* What you should do *
A single number is the expected answer: the count of lines in the listing that hold the word "icon".

[Dataset extract]

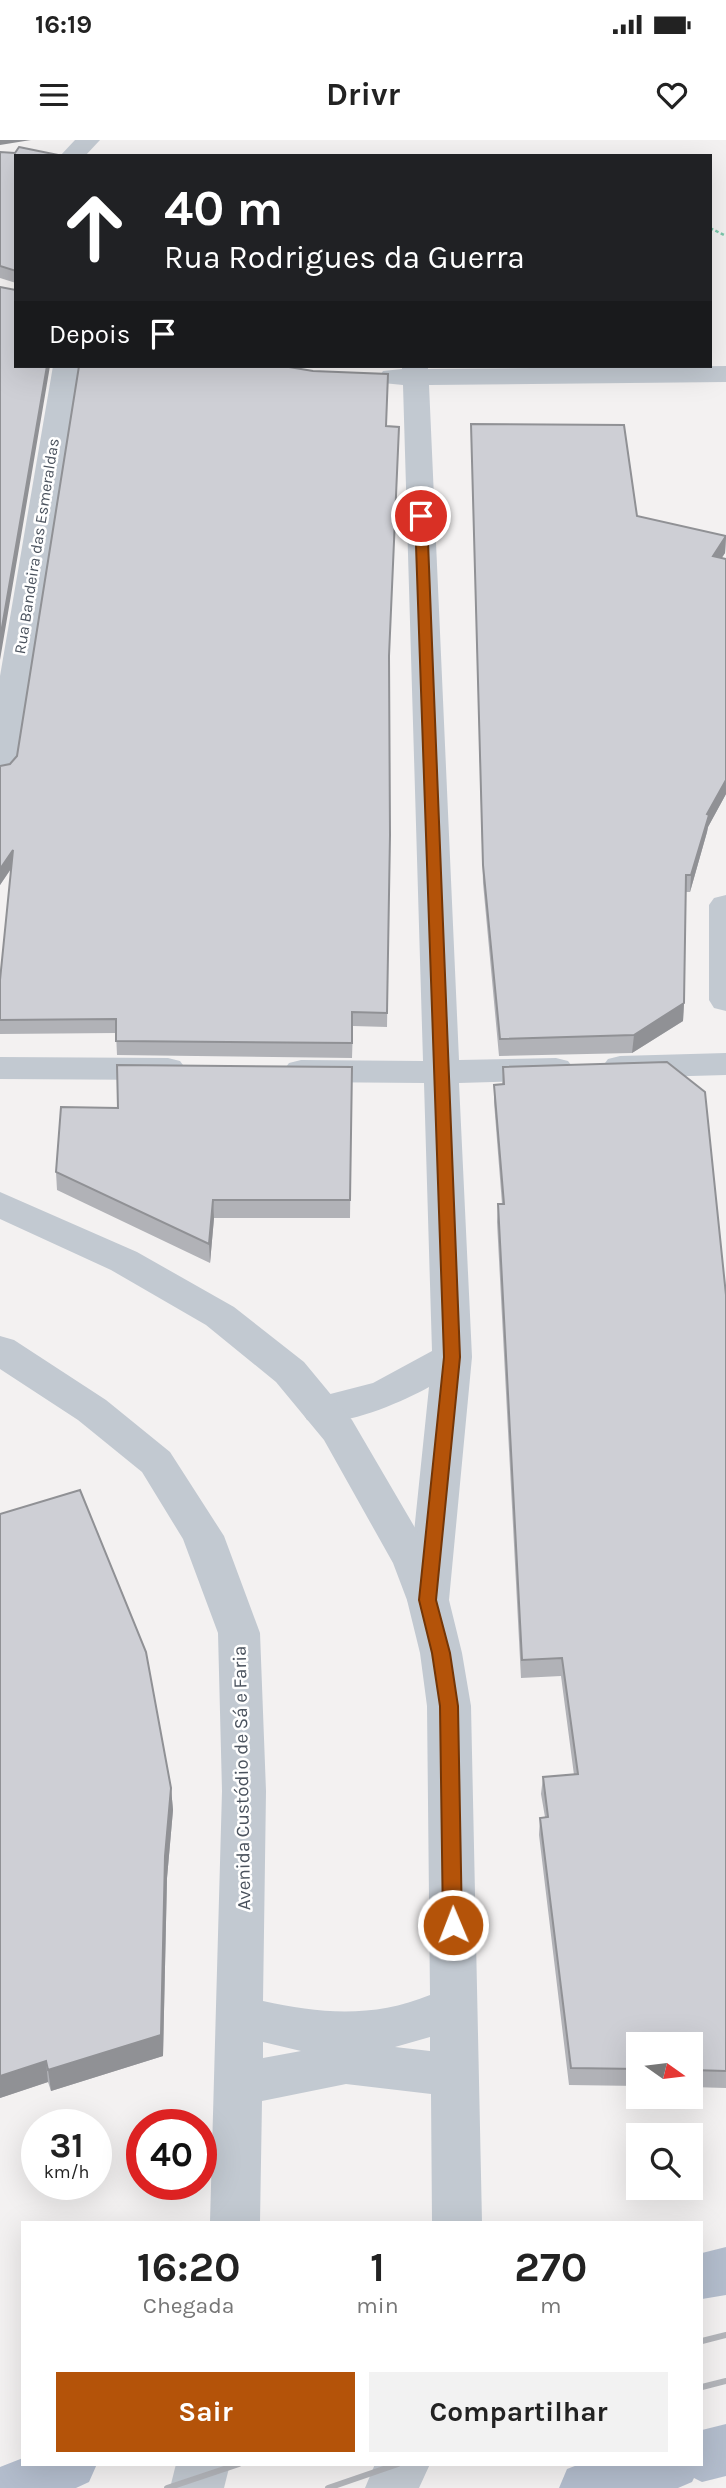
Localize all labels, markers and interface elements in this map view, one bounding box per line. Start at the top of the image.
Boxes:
text: 16:19 [35,9,92,40]
icon: menu [35,76,73,114]
text: Drivr [326,76,400,113]
icon: heart [653,76,691,114]
text: 40 m [164,180,283,237]
icon: ahead [49,182,140,273]
text: Rua Rodrigues da Guerra [164,239,525,276]
icon: arrive [144,315,182,353]
text: Depois [49,319,130,350]
street label: Rua Bandeira das Esmeraldas [10,437,63,655]
pin [391,486,451,546]
icon: arrive [402,497,440,535]
street label: Avenida Custódio de Sá e Faria [229,1645,255,1911]
position arrow [416,1888,490,1962]
north arrow [626,2032,704,2109]
map controls [626,2032,703,2200]
speed limit sign: 40 [126,2109,217,2200]
button: search [626,2123,703,2200]
text: 31 [49,2125,84,2166]
text: km/h [44,2161,89,2183]
text: 16:20 [137,2242,241,2292]
text: 1 [370,2242,385,2292]
text: 270 [514,2242,587,2292]
text: Chegada [143,2292,235,2319]
text: min [356,2292,399,2319]
text: m [540,2292,562,2319]
button: Sair [56,2372,355,2452]
button: Compartilhar [369,2372,668,2452]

[/Dataset extract]

* Task answer *
5